Collecting Vintage Bolex-Paillard Home Movie Cameras

November 7th, 2008

In this interview, Michael Tisdale talks about collecting vintage Bolex-Paillard home movie cameras and related ephemera. Based in Atlanta, Georgia, Michael can be reached via his website, Bolex Collector, which is a member of our Hall of Fame.

Collecting Paillard-Bolex cameras was something I started doing by accident. It was a combination of several interests I had, including, photography, broadcasting and even collecting vintage records and magazines. I became really passionate about the Swiss craftsmanship and the high quality of the cameras. And I started trying to trace the history of the Paillard Company and the fascinating range of items they produced.

I didn’t really set out to start a collection of cameras, it was really something that happened gradually.I didn’t even see the cameras at first as being collectible, and to some extent, I still don’t. But they’re really very usable cameras. You can still buy 16mm and 8mm film, and there are still technicians who will repair or modify the cameras. They’re still used in film schools by students, and many people still use them to shoot independent films and documentaries. It’s an odd thing to collect because their value is really determined by the usability and features and not so much age or rarity. Even though most of them are 40 or 50 years old or more, they’re excellent cameras and just too nice to sit on the shelf and not run film through.

At the same time, I’ve become passionate about appearance of the cameras and even the history of the company itself. I’ve found myself adding more and more of these cameras to my collection over the years, whether they’re working or not. They’re wonderful to display and look at. And best of all, most of the models are fairly inexpensive these days compared to the small fortune they cost during the 1940s and 1960s.

When I bought my first Bolex camera around 1991, I was looking for a cheap motion picture camera that offered the ability to shoot single frames and timed exposures. I was majoring in broadcast journalism and photography, and wanted to experiment with some simple animation and time-lapse photography.
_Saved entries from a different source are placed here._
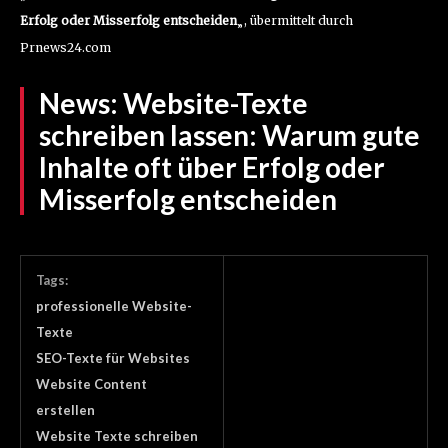
Erfolg oder Misserfolg entscheiden
„, übermittelt durch
Prnews24.com
News:
Website-Texte
schreiben lassen: Warum gute
Inhalte oft über Erfolg oder
Misserfolg entscheiden
Tags:
professionelle Website-
Texte
SEO-Texte für Websites
Website Content
erstellen
Website Texte schreiben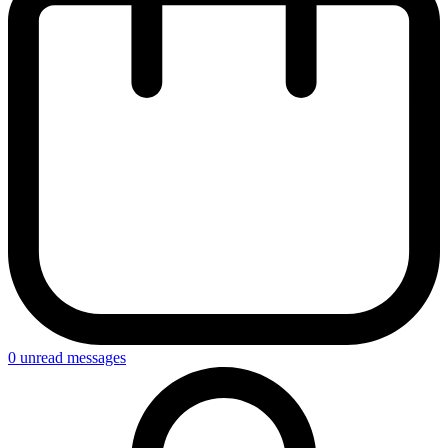
0
unread messages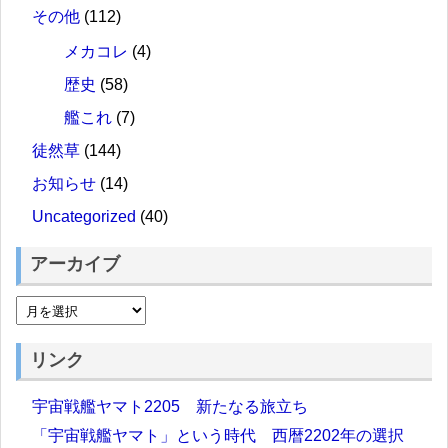
その他
(112)
メカコレ
(4)
歴史
(58)
艦これ
(7)
徒然草
(144)
お知らせ
(14)
Uncategorized
(40)
アーカイブ
リンク
宇宙戦艦ヤマト2205 新たなる旅立ち
「宇宙戦艦ヤマト」という時代 西暦2202年の選択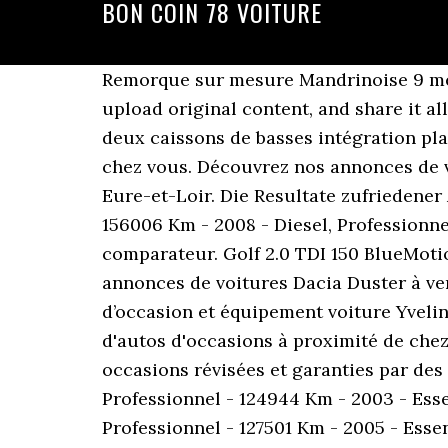
BON COIN 78 VOITURE
Remorque sur mesure Mandrinoise 9 mètres Vendeur: Particulier 7 janvier 2021 14 h 36 min. Enjoy the videos and music you love, upload original content, and share it all with friends, family, and the world on YouTube. Subwoofers In Ceiling BOSTON VRiSub85 deux caissons de basses intégration plafond ou mur. Voitures disponibles avec remise auprès des concessionnaires proches de chez vous. Découvrez nos annonces de voitures à vendre dans les Yvelines (78). Toutes nos annonces gratuites Voiture d’occasion Eure-et-Loir. Die Resultate zufriedener Anwender sind der beste Indikator für ein funktionierendes Präparat. Professionnel - 156006 Km - 2008 - Diesel, Professionnel - 139624 Km - 2005 - Essence. Cette annonce ne peut pas être ajouté à votre comparateur. Golf 2.0 TDI 150 BlueMotion Technology FAP Confortline, Land-Rover Range Rover Evoque - Découvrez plus de 40 annonces de voitures Dacia Duster à vendre dans les Yvelines (78) sur ParuVendu.fr. Toutes nos annonces gratuites Pièces auto d’occasion et équipement voiture Yvelines. Log In. See more of LE Bon Coin De PointE-NoirE on Facebook. Consultez nos annonces d'autos d'occasions à proximité de chez vous. 2 000 acheteurs /mois ont trouvé leur nouvelle voiture grâce à zoomcar.fr. Des occasions révisées et garanties par des professionnels de la vente automobile. Professionnel - 102802 Km - 2011 - Essence, Professionnel - 124944 Km - 2003 - Essence, Professionnel - 162812 Km - 2012 - Diesel, Professionnel - 141900 Km - 2007 - Essence, Professionnel - 127501 Km - 2005 - Essence. Si vous continuez a utiliser ce dernier nous considererons que vous acceptez lutilisation des cookies. the silver lining. Bon Coin Voiture Bon coin - Die TOP Auswahl unter der Menge an analysierten Bon coin Erfahrungsberichte zu Bon coin analysiert. Mégane III TCE 130 Energy eco2 Bose, Peugeot 3008 - Energie : diesel. Voiture Garantie 7. Unsere Redaktion wünscht Ihnen zu Hause schon jetzt viel Vergnügen mit Ihrem Bon coin! Wir wünschen Ihnen als Kunde schon jetzt eine Menge Freude mit Ihrem Bon coin! 3,230 people follow this. Plus de 250 voitures d'occasion prêtes à partir immédiatement à petit prix. 2 328 professionnels Choisis par zoomcar.fr, reconnus pour leur sérieux et la qualité de leurs voitures. 2007 / PTAC: 3500 Kg. Le bon coin 78 voiture occasion Source google image: https://img1.leboncoin.fr/ad-image/e33d9a47a2a3d30ad740cb8edfa6bb468a7862c4.jpg Contact : Rémy SIMOND - 04.50.51.52.84. Professionnel - 132500 Km - 2010 - Essence. Voir le site. Home » Voiture occasion » Bon coin 78 voiture occasion particulier Bon coin 78 voiture occasion particulier Je veux trouver une voiture ou matériel Auto d’occasion en achat immediat et pas cher ICI Bon coin 78 voiture occasion particulier © Crédits photos | Fotolia. Saisissez votre numérosans espace et sans tiret, ex. Mes Favoris; Connexion; Inscription; FAQ; Contact; Maroc Annonces.com. 1. Aujourd'hui, 08:11. Déposez GRATUITEMENT une annonce en 2 minutes ! Professionnel - 170609 Km - 2009 - Diesel. 269 637 voitures Sélectionnées pour vous, partout en France, pou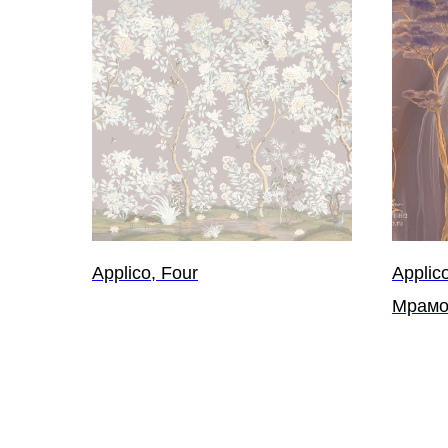
Applico, Four
Applico
Мрамо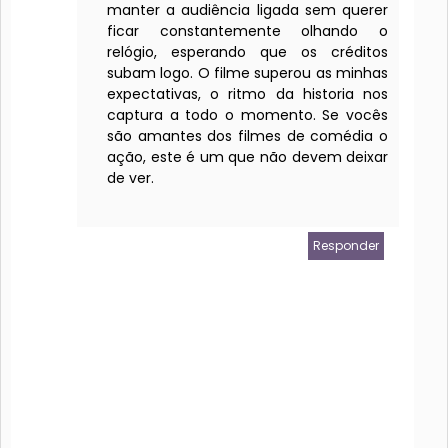
manter a audiência ligada sem querer
ficar constantemente olhando o
relógio, esperando que os créditos
subam logo. O filme
superou as minhas
expectativas, o ritmo da historia nos
captura a todo o momento. Se vocês
são amantes dos filmes de comédia o
ação, este é um que não devem deixar
de ver.
Responder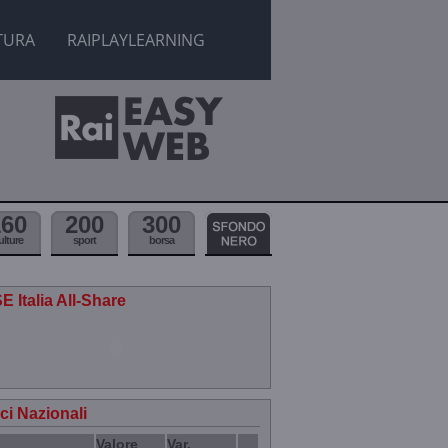
TURA
RAIPLAYLEARNING
160
200
300
ulture
sport
borsa
E Italia All-Share
ici Nazionali
Valore
Var.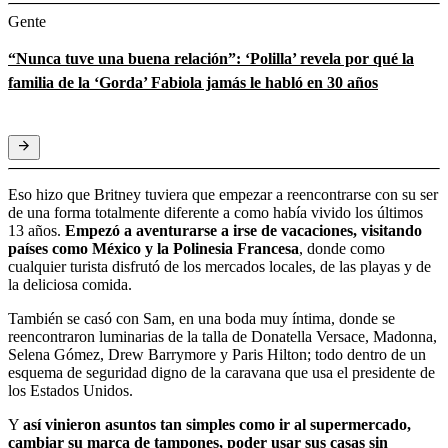
Gente
“Nunca tuve una buena relación”: ‘Polilla’ revela por qué la
familia de la ‘Gorda’ Fabiola jamás le habló en 30 años
Eso hizo que Britney tuviera que empezar a reencontrarse con su ser
de una forma totalmente diferente a como había vivido los últimos
13 años.
Empezó a aventurarse a irse de vacaciones, visitando
países como México y la Polinesia Francesa
, donde como
cualquier turista disfrutó de los mercados locales, de las playas y de
la deliciosa comida.
También se casó con Sam, en una boda muy íntima, donde se
reencontraron luminarias de la talla de Donatella Versace, Madonna,
Selena Gómez, Drew Barrymore y Paris Hilton; todo dentro de un
esquema de seguridad digno de la caravana que usa el presidente de
los Estados Unidos.
Y
así vinieron asuntos tan simples como ir al supermercado,
cambiar su marca de tampones, poder usar sus casas sin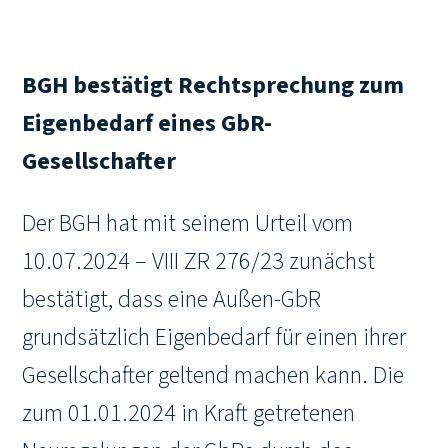
BGH bestätigt Rechtsprechung zum
Eigenbedarf eines GbR-
Gesellschafter
Der BGH hat mit seinem Urteil vom
10.07.2024 – VIII ZR 276/23 zunächst
bestätigt, dass eine Außen-GbR
grundsätzlich Eigenbedarf für einen ihrer
Gesellschafter geltend machen kann. Die
zum 01.01.2024 in Kraft getretenen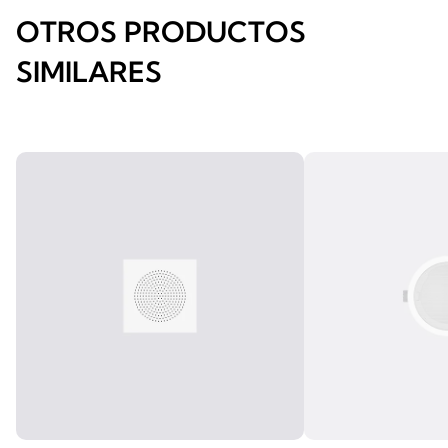
OTROS PRODUCTOS
SIMILARES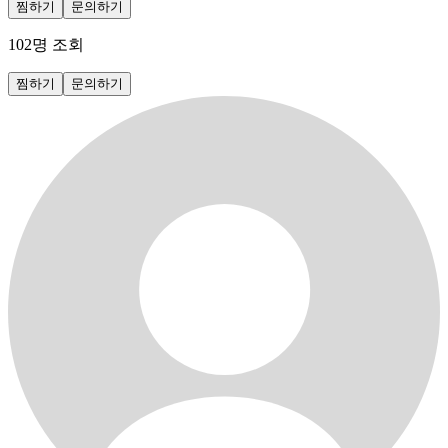
찜하기
문의하기
102
명 조회
찜하기
문의하기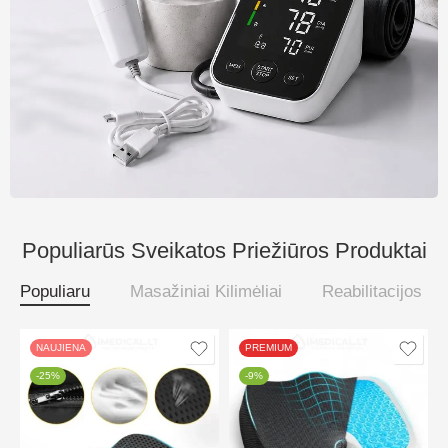
Populiarūs Sveikatos Priežiūros Produktai
Populiaru
Masažiniai Kilimėliai
Reabilitacijos P
NAUJIENA
PREMIUM
-25%
-9%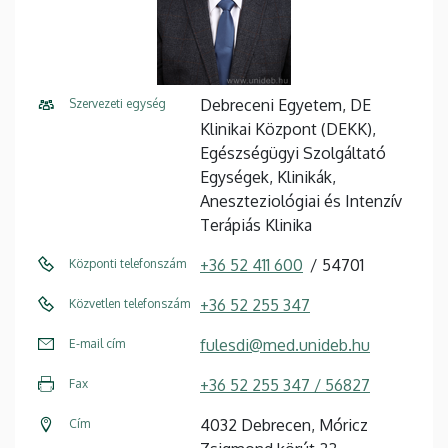
Debreceni Egyetem, DE
Szervezeti egység
Klinikai Központ (DEKK),
Egészségügyi Szolgáltató
Egységek, Klinikák,
Aneszteziológiai és Intenzív
Terápiás Klinika
+36 52 411 600
54701
Központi telefonszám
+36 52 255 347
Közvetlen telefonszám
fulesdi@med.unideb.hu
E-mail cím
+36 52 255 347 / 56827
Fax
4032 Debrecen, Móricz
Cím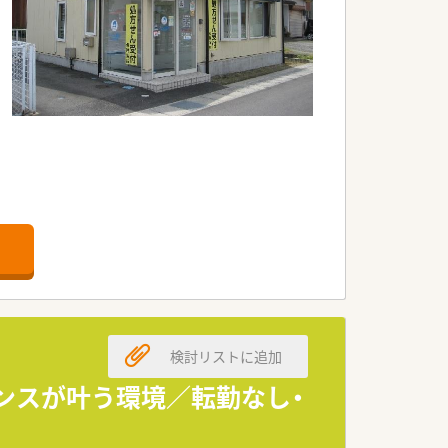
です♪
らの声も反映し喜んで働けるような環境づ
ただきます！
る方はご参加いただけます。
よう調整しております。
検討リストに追加
環境です。
ンスが叶う環境／転勤なし・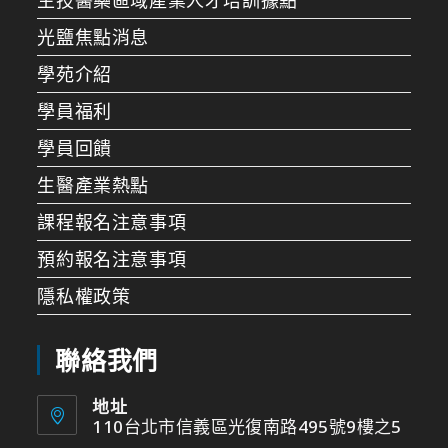
光鹽焦點消息
學苑介紹
學員福利
學員回饋
生醫產業熱點
課程報名注意事項
預約報名注意事項
隱私權政策
聯絡我們
地址
110台北市信義區光復南路495號9樓之5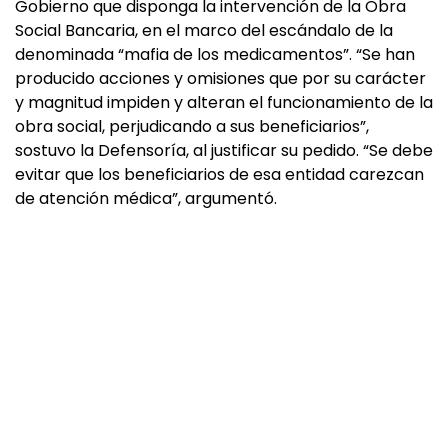
Gobierno que disponga la intervención de la Obra
Social Bancaria, en el marco del escándalo de la
denominada “mafia de los medicamentos”. “Se han
producido acciones y omisiones que por su carácter
y magnitud impiden y alteran el funcionamiento de la
obra social, perjudicando a sus beneficiarios”,
sostuvo la Defensoría, al justificar su pedido. “Se debe
evitar que los beneficiarios de esa entidad carezcan
de atención médica”, argumentó.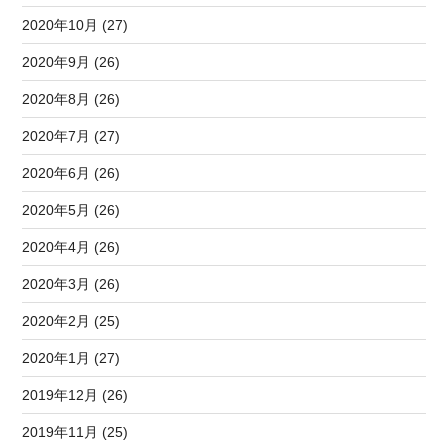
2020年10月 (27)
2020年9月 (26)
2020年8月 (26)
2020年7月 (27)
2020年6月 (26)
2020年5月 (26)
2020年4月 (26)
2020年3月 (26)
2020年2月 (25)
2020年1月 (27)
2019年12月 (26)
2019年11月 (25)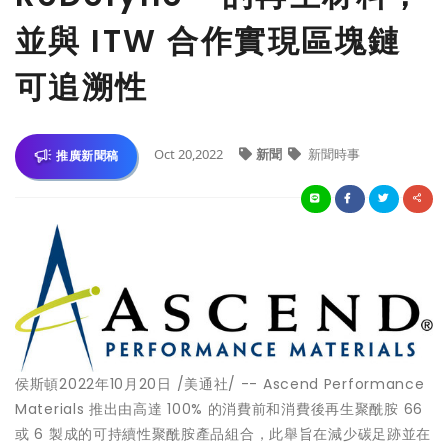
並與 ITW 合作實現區塊鏈
可追溯性
Oct 20,2022
新聞
新聞時事
推廣新聞稿
侯斯頓
2022年10月20日
/美通社/ -- Ascend Performance
Materials 推出由高達 100% 的消費前和消費後再生聚酰胺 66
或 6 製成的可持續性聚酰胺產品組合，此舉旨在減少碳足跡並在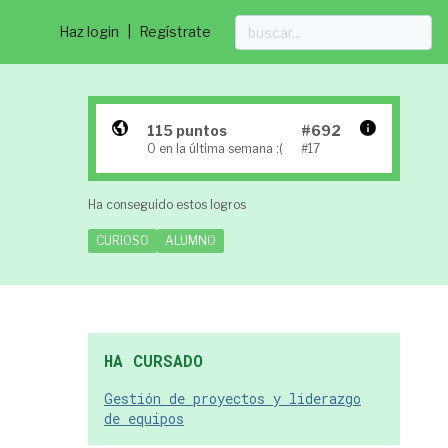
Haz login
|
Regístrate
115 puntos
#692
0 en la última semana :(
#17
Ha conseguido estos logros
CURIOSO
ALUMNO
HA CURSADO
Gestión de proyectos y liderazgo
de equipos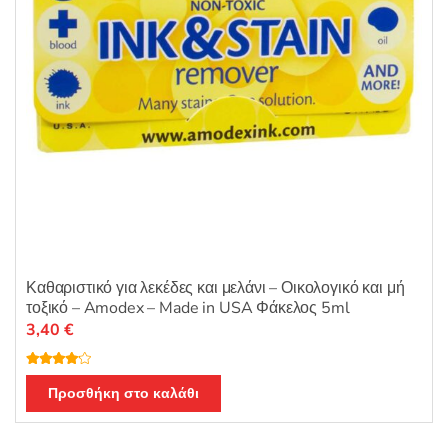
Καθαριστικό για λεκέδες και μελάνι – Οικολογικό και μή
τοξικό – Amodex – Made in USA Φάκελος 5ml
3,40
€
Βαθμολο
γήθηκε με
Προσθήκη στο καλάθι
4.00
από
5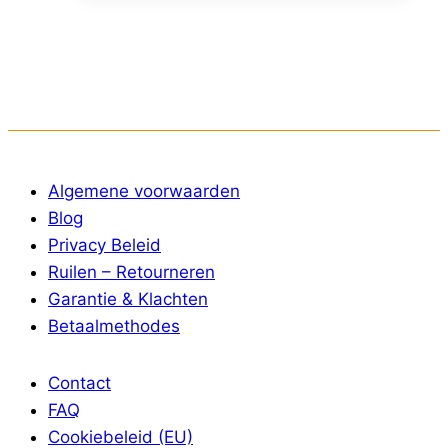
Algemene voorwaarden
Blog
Privacy Beleid
Ruilen – Retourneren
Garantie & Klachten
Betaalmethodes
Contact
FAQ
Cookiebeleid (EU)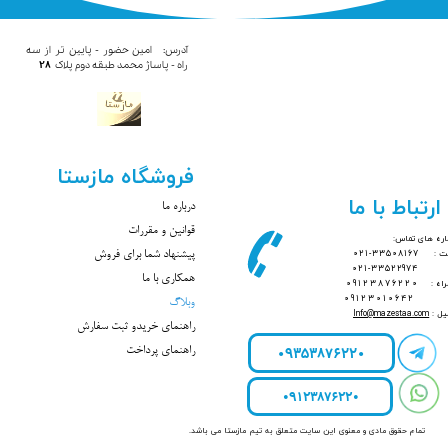
آدرس: امین حضور - پایین تر از سه
28
راه - پاساژ محمد​​​​​​ طبقه دوم پلاک
فروشگاه مازستا
ارتباط با ما
درباره ما
قوانین و مقررات
ره های تماس:
بت :
33508167-021
پیشنهاد شما برای فروش
021-33522974
همکاری با ما
راه :
09123876220
09123010642
وبلاگ
یل :
mazestaa.com
@
Info
راهنمای خریدو ثبت سفارش
09353876220
راهنمای پرداخت
09123876220
تمام حقوق مادی و معنوی این سایت متعلق به تیم مازستا می باشد.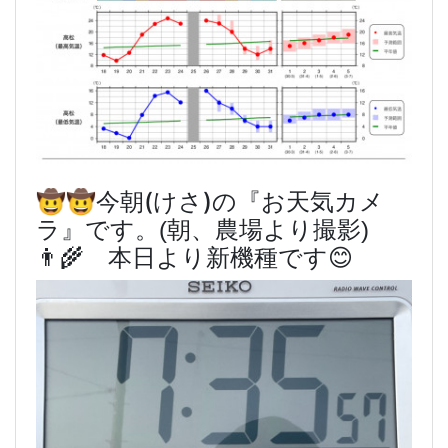
🤠🤠今朝(けさ)
の『お天気カメ
ラ』です。(朝、農場より撮影)
👨‍🌾 本日より新機種です😊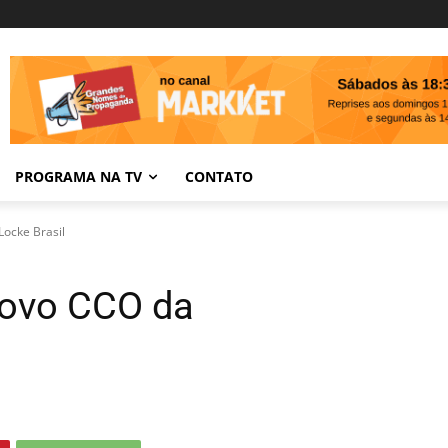
PROGRAMA NA TV
CONTATO
Locke Brasil
 novo CCO da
I found a Bolex H16 for $90 in the classifieds section of a camera magazine, and thought it was a good deal. It included a set of lenses, the original case and some accessories. But when it arrived in the mail, it ran really poorly and looked even worse. It was rusty and the leather was peeling, and there were insect carcasses and what appeared to be vegetation in the viewfinder. I didn’t know where to get it fixed at the time. But even if I had, it wouldn’t have been worth it. It still sits on my shelf now. At least I’ve been able to salvage the accessories and stuff.